Terrain Minerals has set its sights on two priority polymetallic targets – which evoke the style of the giant nearby Golden Grove deposit – that have been defined from mobile metal ion (MMI) geochemistry at its Smokebush project, 350km north of Perth in Western Australia.
The company says geochemical sampling at its Larins Lane prospect within Smokebush yielded an 1100m-long polymetallic anomaly in the north of the grid and a new 900m-long polymetallic anomaly at the grid’s southern extent. It is now planning to next month tear into a maiden drilling campaign at the Larins Lane targets, with permits already approved and a drill rig secured from Raglan Drilling.
The follow-up geochemical program extended the northern gold anomaly, defined during the company’s first MMI program in an area of about 700m-by-250m, and added another 400m to its south-easterly strike extent. The anomaly now measures about 1100m-by-350m and reflects combined MMI soil anomalism in nickel, copper, silver and gold, with multiple areas of overlap between the elevated elements.
In addition, south-eastwards extension of MMI sampling along the full strike of a linear magnetic signature has defined another polymetallic signature with elevated nickel, copper, gold and to a lesser extent, silver anomalism, measuring about 900m-by-400m. It appears to be open in granitoids to the south-east and lying hard up against a north-east/south-west-trending dolerite dyke.
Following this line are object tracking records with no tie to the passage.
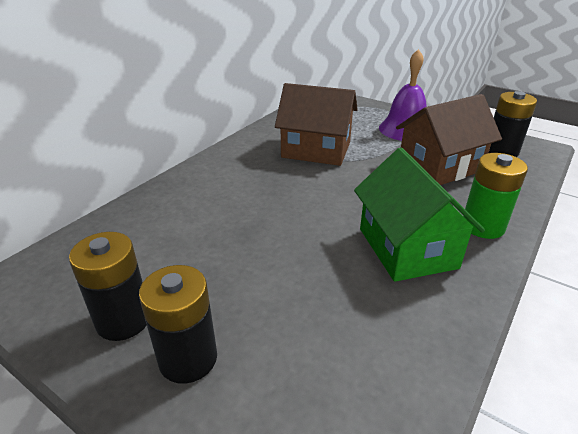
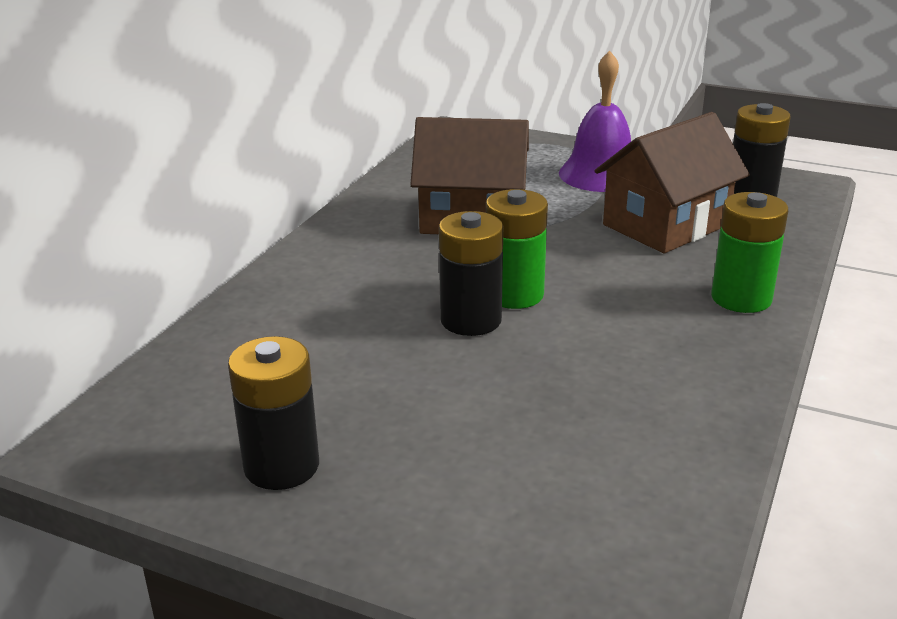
camera: 10 degrees left, 5 degrees down
black battery [139,265,217,384] -> black battery moved to [439,211,503,336]
green house [354,148,485,282] -> none
none -> green battery [486,189,548,309]

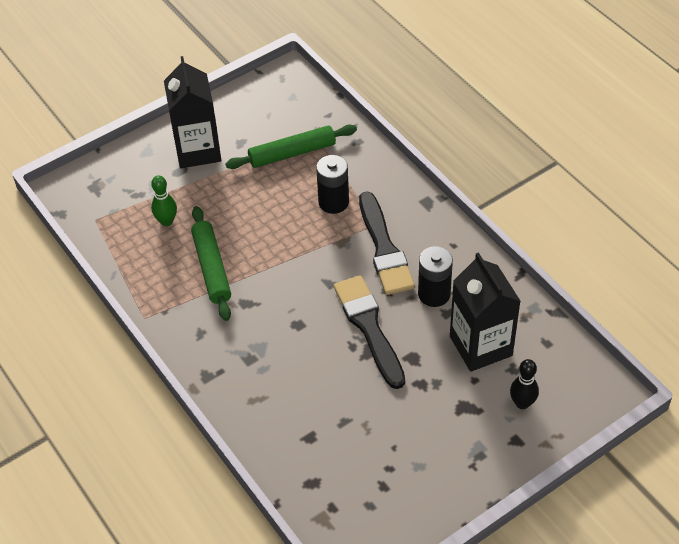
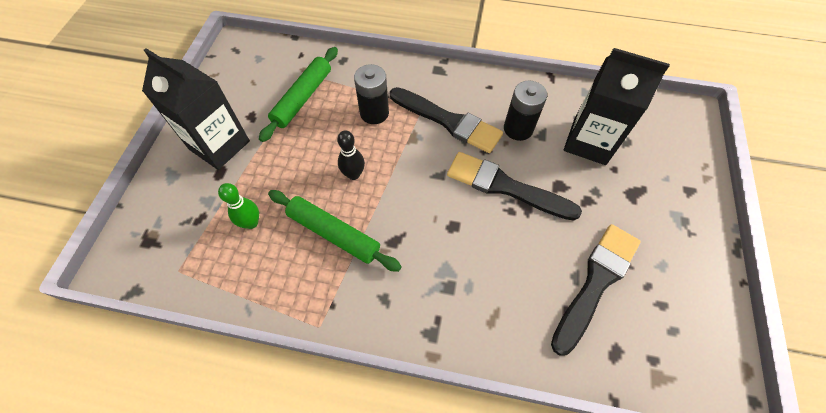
camera: 45 degrees left, 10 degrees up
black bowling pin [510,359,539,409] -> black bowling pin moved to [337,130,365,180]
none -> black brush [551,224,641,356]

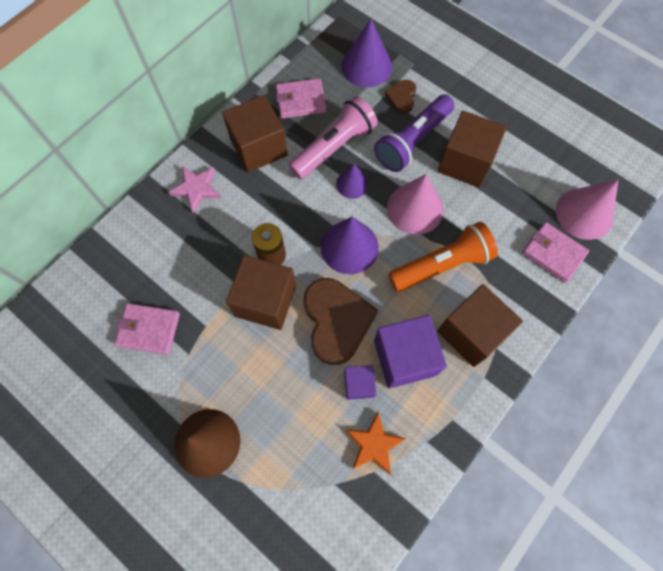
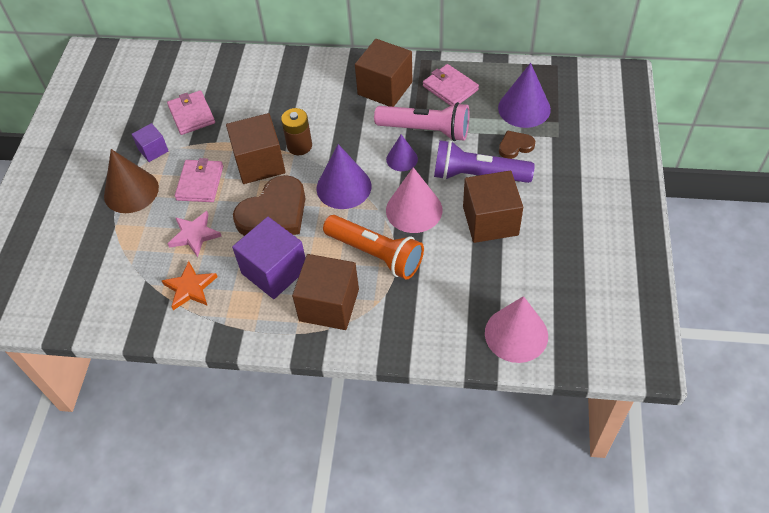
camera: 60 degrees right, 15 degrees down
pink star [168,166,221,213] -> pink star moved to [168,211,222,257]
purple cube [344,365,376,400] -> purple cube moved to [132,123,168,162]
pink wallet [522,222,589,283] -> pink wallet moved to [175,158,223,202]

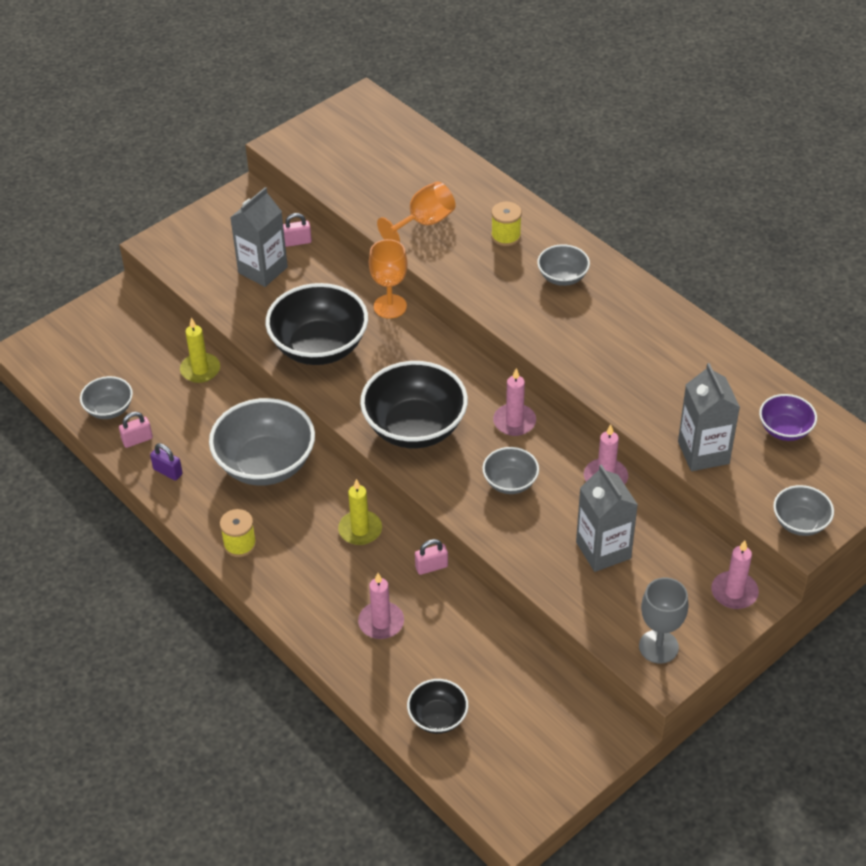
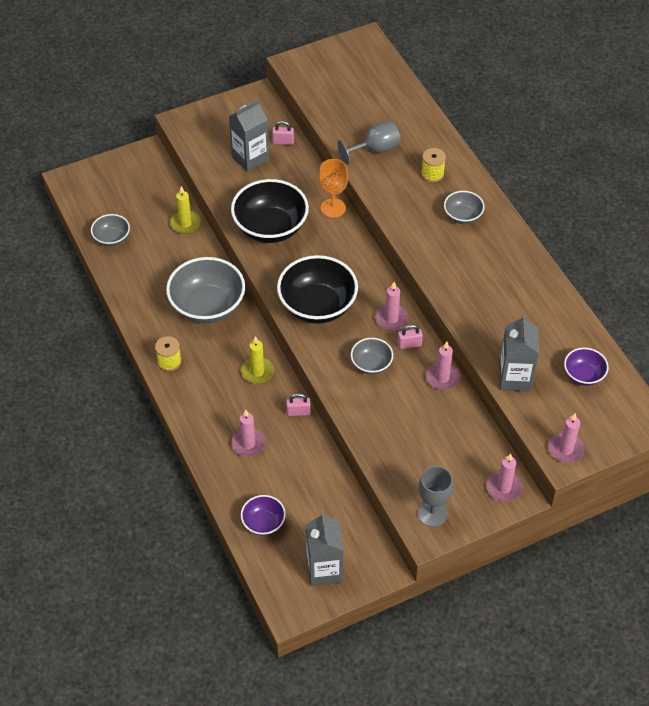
camera: 15 degrees right, 5 degrees up
pink padlock [119,412,153,448] -> pink padlock moved to [398,324,423,349]
purple padlock [150,443,183,480] -> none
orange goblet [377,181,456,242] -> grey goblet [338,120,401,165]
black bowl [407,679,468,734] -> purple bowl [241,495,286,536]
grey carton [576,464,638,572] -> grey carton moved to [306,512,344,586]
grey bowl [773,485,834,536] -> pink candle [548,413,585,463]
All of the anomalism appears to have a strong association with a narrow, north-west/south-east-trending total magnetic intensity “ridge” of about 3km to 4km long and 300m to 400m wide. Management has interpreted it to reflect an Archean greenstone unit enclosed on either side by regional scale granitoids.
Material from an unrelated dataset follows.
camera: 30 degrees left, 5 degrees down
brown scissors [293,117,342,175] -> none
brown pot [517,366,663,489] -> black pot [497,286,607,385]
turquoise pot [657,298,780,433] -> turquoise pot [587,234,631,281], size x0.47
Terrain considers that significant areas of overlap between elevated MMI values represent the most prospective areas for further testing. It notes that copper-gold associations share similar spatial distributions with other elements, particularly silver above 4.85 parts per billion and nickel exceeding 0.39 parts per million, which it believes warrants follow-up assessment.
It sees the geology at Larins Lane as potentially being part of, or analogous to, the same Archean Yalgoo-Singleton greenstone belt that hosts 29Metals' giant Golden Grove copper-gold-silver-zinc-lead mineralisation. That project’s mineral resource estimate, delivered in December last year, showed a whopping 127.9 million tonnes, with contained metal including 2.24 million tonnes of copper, 2.47 million tonnes zinc, 1.32 million ounces of gold, 78.1 million ounces of silver, 153,000 tonnes of lead and 22,000 tonnes of cobalt.
Terrain’s Smokebush project area is within the Yalgoo Mineral Field and is made up of five prospecting licences and five exploration licences. The geology of the area comprises mostly complexly-folded, regionally-metamorphosed Archaean greenstone sequence at the southern end of the Yalgoo-Singleton greenstone belt that has been subject to multi-phase granitoid intrusion.